Quote from: daydreamer on August 16, 2022, 09:49:12 PM
if I use xmm0 as input register
Quote from: x64 calling convention__m128 types, arrays, and strings are never passed by immediate value. Instead, a pointer is passed to memory allocated by the caller. Structs and unions of size 8, 16, 32, or 64 bits, and __m64 types, are passed as if they were integers of the same size.
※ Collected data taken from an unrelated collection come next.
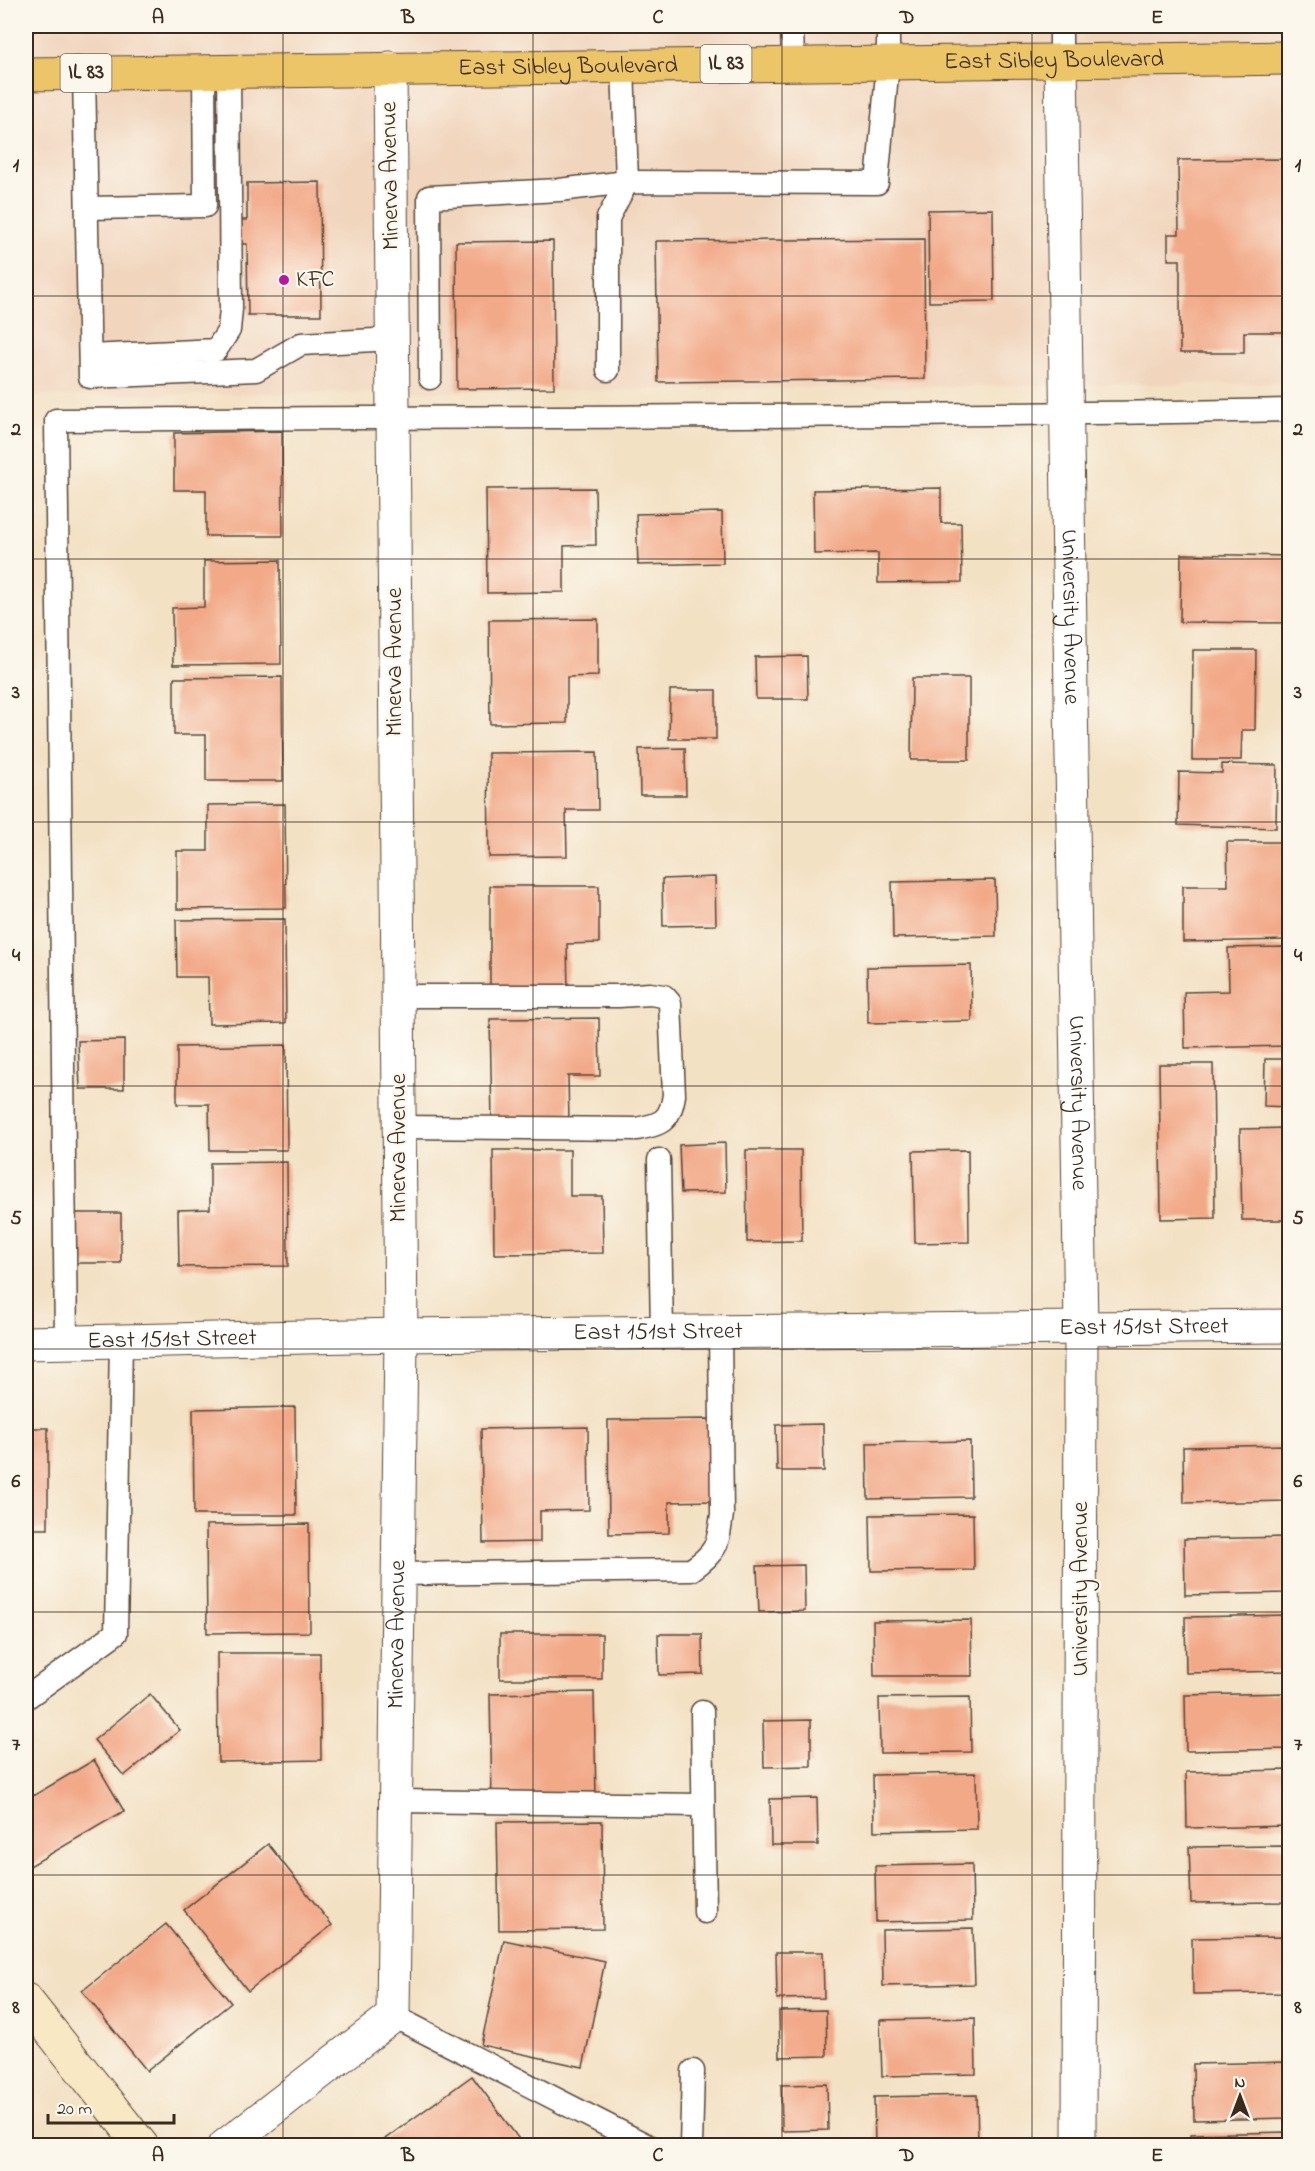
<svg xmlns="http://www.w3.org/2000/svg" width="1315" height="2171" viewBox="0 0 1315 2171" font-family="'Indie Flower',sans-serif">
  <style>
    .built { fill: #f1d5bd }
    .building { fill: #f2a988 }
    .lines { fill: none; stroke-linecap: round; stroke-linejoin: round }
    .lane-casing { stroke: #574537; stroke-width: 25 }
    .street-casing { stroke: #574537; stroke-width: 35 }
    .secondary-casing { stroke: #574537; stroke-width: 35 }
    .primary-casing { stroke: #574537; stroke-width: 35 }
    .lane { stroke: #fff; stroke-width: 22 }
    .street { stroke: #fff; stroke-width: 33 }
    .secondary { stroke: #f8e8c3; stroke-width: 33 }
    .primary { stroke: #edc569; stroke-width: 33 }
    .grid { fill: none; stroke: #3b2a1e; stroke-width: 1.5; stroke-opacity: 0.55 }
    .poi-dot { fill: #b5179e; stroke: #fbf7ec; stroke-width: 2 }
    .labels { text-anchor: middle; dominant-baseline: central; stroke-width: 4.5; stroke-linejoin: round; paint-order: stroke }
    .shield { fill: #fbf7ec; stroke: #75685c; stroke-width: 1.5 }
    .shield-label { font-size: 22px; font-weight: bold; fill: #3b2a1e }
    .street-label { font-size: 24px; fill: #3b2a1e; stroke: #fbf7ec }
    .poi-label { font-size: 24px; fill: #3b2a1e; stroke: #fbf7ec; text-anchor: start }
    .neatline { fill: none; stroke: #3b2a1e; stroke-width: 2 }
    .grid-label { font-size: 20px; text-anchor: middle; font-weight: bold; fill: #3b2a1e }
  </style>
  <rect width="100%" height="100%" fill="#fbf7ec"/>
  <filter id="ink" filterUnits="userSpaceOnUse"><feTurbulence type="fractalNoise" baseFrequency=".0167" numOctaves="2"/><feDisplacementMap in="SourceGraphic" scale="12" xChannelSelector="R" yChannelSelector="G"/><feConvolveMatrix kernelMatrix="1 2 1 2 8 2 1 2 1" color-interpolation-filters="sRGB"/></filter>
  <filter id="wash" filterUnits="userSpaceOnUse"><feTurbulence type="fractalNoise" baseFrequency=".008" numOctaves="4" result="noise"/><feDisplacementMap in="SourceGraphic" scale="24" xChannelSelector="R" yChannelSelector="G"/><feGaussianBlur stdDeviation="1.35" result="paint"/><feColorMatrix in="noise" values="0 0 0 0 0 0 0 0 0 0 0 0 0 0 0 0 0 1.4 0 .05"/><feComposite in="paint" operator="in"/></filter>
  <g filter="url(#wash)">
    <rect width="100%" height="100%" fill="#f3e1c4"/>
    <!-- built -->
    <polygon class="built" points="26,26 1289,26 1289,383 30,396 36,669 26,669"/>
    <g id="blocks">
      <!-- building -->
      <g class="building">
        <polygon points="1290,159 1290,283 1286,283 1286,332 1244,332 1244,353 1180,353 1180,260 1168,260 1168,234 1179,234 1178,160"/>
        <polygon points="320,182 321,315 248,315 247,244 220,244 220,220 247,220 247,183"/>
        <polygon points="993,209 994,301 929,302 928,210"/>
        <polygon points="924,239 925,379 658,382 656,241"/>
        <polygon points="553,241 554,388 457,389 456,242"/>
        <polygon points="282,431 283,536 206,536 206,490 174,490 174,433"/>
        <polygon points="595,488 596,545 564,546 564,592 487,593 486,489"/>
        <polygon points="941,488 941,523 961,523 962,582 878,583 878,553 814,554 813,490"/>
        <polygon points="722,512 723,563 638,565 636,514"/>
        <polygon points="1181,554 1290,556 1290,623 1180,622"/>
        <polygon points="280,560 281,664 173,665 172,608 204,607 204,561"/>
        <polygon points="598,619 598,676 567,677 567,723 490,724 489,620"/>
        <polygon points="1193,650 1256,650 1255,730 1242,730 1241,760 1192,760"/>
        <polygon points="807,656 808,699 756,699 755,657"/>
        <polygon points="282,677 283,781 206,781 206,735 174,735 174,678"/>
        <polygon points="912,678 969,678 969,760 911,760"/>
        <polygon points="670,690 716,690 716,739 669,739"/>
        <polygon points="685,748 686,795 640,795 639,749"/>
        <polygon points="597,752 598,810 566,810 567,856 489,857 488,753"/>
        <polygon points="1222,764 1277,765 1276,828 1178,825 1179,772 1222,773"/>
        <polygon points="285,804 286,908 177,909 177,851 208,851 208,805"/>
        <polygon points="1227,842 1285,842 1287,940 1183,942 1183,886 1228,886"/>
        <polygon points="715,877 716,925 663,926 662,879"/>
        <polygon points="995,880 996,936 893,938 892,882"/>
        <polygon points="490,886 599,886 599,943 567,944 568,990 490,991"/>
        <polygon points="285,919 286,1023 209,1024 208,977 177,977 176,920"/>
        <polygon points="1286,947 1288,1046 1185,1048 1184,992 1229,991 1228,948"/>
        <polygon points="971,965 972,1021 868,1023 867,967"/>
        <polygon points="599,1018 600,1076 568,1076 569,1122 492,1122 490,1019"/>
        <polygon points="124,1040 124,1089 80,1089 78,1041"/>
        <polygon points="286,1045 287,1150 210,1150 209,1104 177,1104 177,1047"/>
        <polygon points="1265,1059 1290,1059 1290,1107 1264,1106"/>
        <polygon points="1159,1064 1213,1064 1215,1218 1161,1219"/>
        <polygon points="1290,1128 1290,1220 1242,1220 1240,1129"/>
        <polygon points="725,1143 726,1192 681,1193 679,1145"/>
        <polygon points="493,1150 570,1150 570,1196 602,1196 603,1253 494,1254"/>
        <polygon points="746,1150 801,1150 802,1241 747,1242"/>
        <polygon points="968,1150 969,1242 915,1243 913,1151"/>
        <polygon points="287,1162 288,1266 179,1267 178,1210 210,1209 210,1163"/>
        <rect x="72" y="1213" width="49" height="50"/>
        <polygon points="295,1407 296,1515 194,1515 193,1409"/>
        <polygon points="712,1419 713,1501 669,1502 669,1533 609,1534 608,1420"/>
        <polygon points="823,1424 824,1471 777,1471 776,1425"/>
        <polygon points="588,1427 589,1510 540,1511 540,1542 483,1543 481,1429"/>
        <rect x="26" y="1428" width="22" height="101"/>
        <polygon points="970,1441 971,1497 868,1499 867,1443"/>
        <polygon points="1286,1445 1287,1501 1184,1503 1183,1447"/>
        <polygon points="973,1514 974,1570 871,1571 870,1515"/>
        <polygon points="309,1524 310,1632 207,1633 206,1525"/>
        <polygon points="1287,1537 1288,1593 1185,1595 1184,1539"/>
        <polygon points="804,1565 805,1611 759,1612 757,1566"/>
        <polygon points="1288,1615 1289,1671 1186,1673 1185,1617"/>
        <polygon points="971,1620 972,1676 874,1676 873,1621"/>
        <rect x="500" y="1634" width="102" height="45"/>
        <polygon points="658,1634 702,1634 703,1674 659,1675"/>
        <polygon points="217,1653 320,1653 321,1760 218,1762"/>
        <polygon points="594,1692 596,1800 492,1801 490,1694"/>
        <polygon points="1289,1693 1290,1749 1186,1751 1185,1695"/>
        <polygon points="150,1694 180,1730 124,1776 94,1740"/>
        <polygon points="970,1697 971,1752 880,1753 879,1698"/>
        <polygon points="811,1720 811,1766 764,1767 763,1721"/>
        <polygon points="94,1760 124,1811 30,1866 26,1858 26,1800"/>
        <polygon points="1289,1770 1290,1826 1187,1828 1186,1772"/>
        <polygon points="976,1773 977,1829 874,1831 873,1775"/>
        <polygon points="817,1798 818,1845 771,1845 770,1799"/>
        <polygon points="602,1821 603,1929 499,1930 497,1822"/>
        <polygon points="268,1844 332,1925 248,1991 184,1910"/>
        <polygon points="1290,1846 1290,1902 1191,1903 1189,1847"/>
        <polygon points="972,1864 973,1920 876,1922 875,1866"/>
        <polygon points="166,1924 231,2003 147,2071 82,1991"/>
        <polygon points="973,1928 975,1984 883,1986 882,1930"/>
        <polygon points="1290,1937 1290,1993 1193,1994 1192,1938"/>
        <polygon points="504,1940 605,1961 583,2067 481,2045"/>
        <polygon points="776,1952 823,1952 824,1998 777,1999"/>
        <polygon points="826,2010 827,2056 780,2057 779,2011"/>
        <polygon points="975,2018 976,2074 882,2076 880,2020"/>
        <polygon points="1290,2062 1290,2118 1194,2120 1193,2064"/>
        <polygon points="472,2076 524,2146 390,2146 385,2139"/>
        <polygon points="827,2084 828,2130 782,2131 781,2085"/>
        <polygon points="977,2095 978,2146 875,2146 874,2097"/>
        <polygon points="1290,2132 1290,2146 1191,2146 1191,2134"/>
      </g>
    </g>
  </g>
  <g filter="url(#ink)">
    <use href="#blocks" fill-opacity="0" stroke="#574537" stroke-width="1.5"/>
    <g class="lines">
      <!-- lane casing -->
      <g class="lane-casing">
        <g id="lane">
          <polyline points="792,26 793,63"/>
          <polyline points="1061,26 1061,61"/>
          <polyline points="84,73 90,377 256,370 301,344 393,339"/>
          <polyline points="87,208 205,206 204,71"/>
          <polyline points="90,356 216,350 229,330 231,309 229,71"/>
          <polyline points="608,370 608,218 627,182 623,66"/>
          <polyline points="430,378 429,197 559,190 627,182 877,183 888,63 888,26"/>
          <path d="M398,996H619L650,994L664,996L670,1003L674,1095C670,1122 661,1124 637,1129L399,1127"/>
          <polyline points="659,1160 662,1333"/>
          <path d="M66,1342L56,420C467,416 878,418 1290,410"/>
          <path d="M398,1574L691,1570C717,1552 718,1545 722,1514L720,1332"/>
          <polyline points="26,1698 116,1633 121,1340"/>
          <polyline points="702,1712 705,1912"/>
          <polyline points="395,1801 703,1805"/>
          <polyline points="393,2016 648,2146"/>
          <polyline points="691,2146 693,2071"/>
        </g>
      </g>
      <!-- street casing -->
      <g class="street-casing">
        <g id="street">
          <path id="s1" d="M1061,61L1081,1329L1079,2146"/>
          <path id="s2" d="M26,1343L401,1335L1290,1326"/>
          <path id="s3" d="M225,2146L393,2016L401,1335L390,68"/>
        </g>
      </g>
      <!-- secondary casing -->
      <g class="secondary-casing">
        <polyline id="secondary" points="26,2000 142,2146"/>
      </g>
      <!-- primary casing -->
      <g class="primary-casing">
        <g id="primary">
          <path id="s4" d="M26,74L1290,58"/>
        </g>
      </g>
      <!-- lane -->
      <use href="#lane" class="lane"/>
      <!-- street -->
      <use href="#street" class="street"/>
      <!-- secondary -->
      <use href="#secondary" class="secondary"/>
      <!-- primary -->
      <use href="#primary" class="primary"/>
    </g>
  </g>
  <!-- grid -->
  <path class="grid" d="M283,26V2146M533,26V2146M782,26V2146M1032,26V2146M26,296H1290M26,559H1290M26,822H1290M26,1086H1290M26,1349H1290M26,1612H1290M26,1875H1290"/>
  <!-- markers -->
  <circle class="poi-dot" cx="284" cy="280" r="6"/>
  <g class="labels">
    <!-- shield labels -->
    <g class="shield">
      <rect x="700.5" y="45" width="51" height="38" rx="4.5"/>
      <rect x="60.5" y="54" width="51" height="38" rx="4.5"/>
    </g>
    <g class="shield-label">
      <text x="726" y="64">IL 83</text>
      <text x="86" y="73">IL 83</text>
    </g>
    <!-- street labels -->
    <g class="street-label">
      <text stroke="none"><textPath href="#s4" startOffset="1028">East Sibley Boulevard</textPath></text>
      <text stroke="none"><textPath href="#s4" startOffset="542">East Sibley Boulevard</textPath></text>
      <text transform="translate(391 176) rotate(-91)">Minerva Avenue</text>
      <text stroke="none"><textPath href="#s1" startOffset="556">University Avenue</textPath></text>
      <text transform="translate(395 662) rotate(-90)">Minerva Avenue</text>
      <text stroke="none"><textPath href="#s1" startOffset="1042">University Avenue</textPath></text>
      <text transform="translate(399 1148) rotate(-90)">Minerva Avenue</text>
      <text stroke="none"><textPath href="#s2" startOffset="1118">East 151st Street</textPath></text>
      <text stroke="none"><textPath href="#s2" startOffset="632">East 151st Street</textPath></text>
      <text stroke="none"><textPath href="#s2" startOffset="146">East 151st Street</textPath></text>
      <text transform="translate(1081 1589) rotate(-90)">University Avenue</text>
      <text stroke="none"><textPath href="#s3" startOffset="594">Minerva Avenue</textPath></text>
    </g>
    <!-- poi labels -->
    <g class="poi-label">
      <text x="296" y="280">KFC</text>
    </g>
  </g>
  <!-- margin -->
  <rect width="1315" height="2171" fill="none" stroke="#fbf7ec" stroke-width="66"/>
  <!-- north arrow -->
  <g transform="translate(1240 2096)" stroke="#fbf7ec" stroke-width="4.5" paint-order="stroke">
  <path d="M0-4.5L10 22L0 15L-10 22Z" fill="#3b2a1e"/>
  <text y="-9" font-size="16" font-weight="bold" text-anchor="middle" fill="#3b2a1e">N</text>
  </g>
  <!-- scale -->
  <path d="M48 2114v9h126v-9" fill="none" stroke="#3b2a1e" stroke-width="3"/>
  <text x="57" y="2114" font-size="18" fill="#3b2a1e" stroke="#fbf7ec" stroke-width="4.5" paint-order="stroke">20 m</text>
  <rect x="33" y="33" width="1249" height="2105" class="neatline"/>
  <g class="grid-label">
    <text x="158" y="23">A</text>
    <text x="408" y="23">B</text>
    <text x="658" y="23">C</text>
    <text x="907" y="23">D</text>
    <text x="1157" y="23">E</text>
    <text x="16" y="171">1</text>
    <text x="1298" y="171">1</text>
    <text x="16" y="435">2</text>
    <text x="1298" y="435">2</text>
    <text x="16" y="698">3</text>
    <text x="1298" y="698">3</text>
    <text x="16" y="961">4</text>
    <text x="1298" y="961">4</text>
    <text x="16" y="1224">5</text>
    <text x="1298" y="1224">5</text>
    <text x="16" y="1487">6</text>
    <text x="1298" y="1487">6</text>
    <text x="16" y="1750">7</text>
    <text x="1298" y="1750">7</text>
    <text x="16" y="2013">8</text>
    <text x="1298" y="2013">8</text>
    <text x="158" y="2161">A</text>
    <text x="408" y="2161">B</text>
    <text x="658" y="2161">C</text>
    <text x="907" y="2161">D</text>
    <text x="1157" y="2161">E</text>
  </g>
</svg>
Structs or unions of other sizes are passed as a pointer to memory allocated by the caller. For these aggregate types passed as a pointer, including __m128, the caller-allocated temporary memory must be 16-byte aligned.

Quotewhats best standard return result register to use?
Quote from: x64 calling conventionA scalar return value that can fit into 64 bits, including the __m64 type, is returned through RAX. Non-scalar types including floats, doubles, and vector types such as __m128, __m128i, __m128d are returned in XMM0. The state of unused bits in the value returned in RAX or XMM0 is undefined.

:thumbsup: Good to read x64 ABI from time to time.
Equations in Assembly: SmplMath

hutch--

magnus,

If you are going to use the XMM registers, you would generally pass args in XMM registers rather than double conversions to and from XMM registers and for return values, convention says a single return should be in XMM0 but there is nothing to stop you from returning muliple values in more than 1 XMM register. Writing assembler is more flexible than a C++ compiler but you still must preserve registers about XMM7 and there are some C++ vector calls that use some of the lower XMM registers as well.

If you are going to interface with 64 bit C++, you must understand what register preservations are required.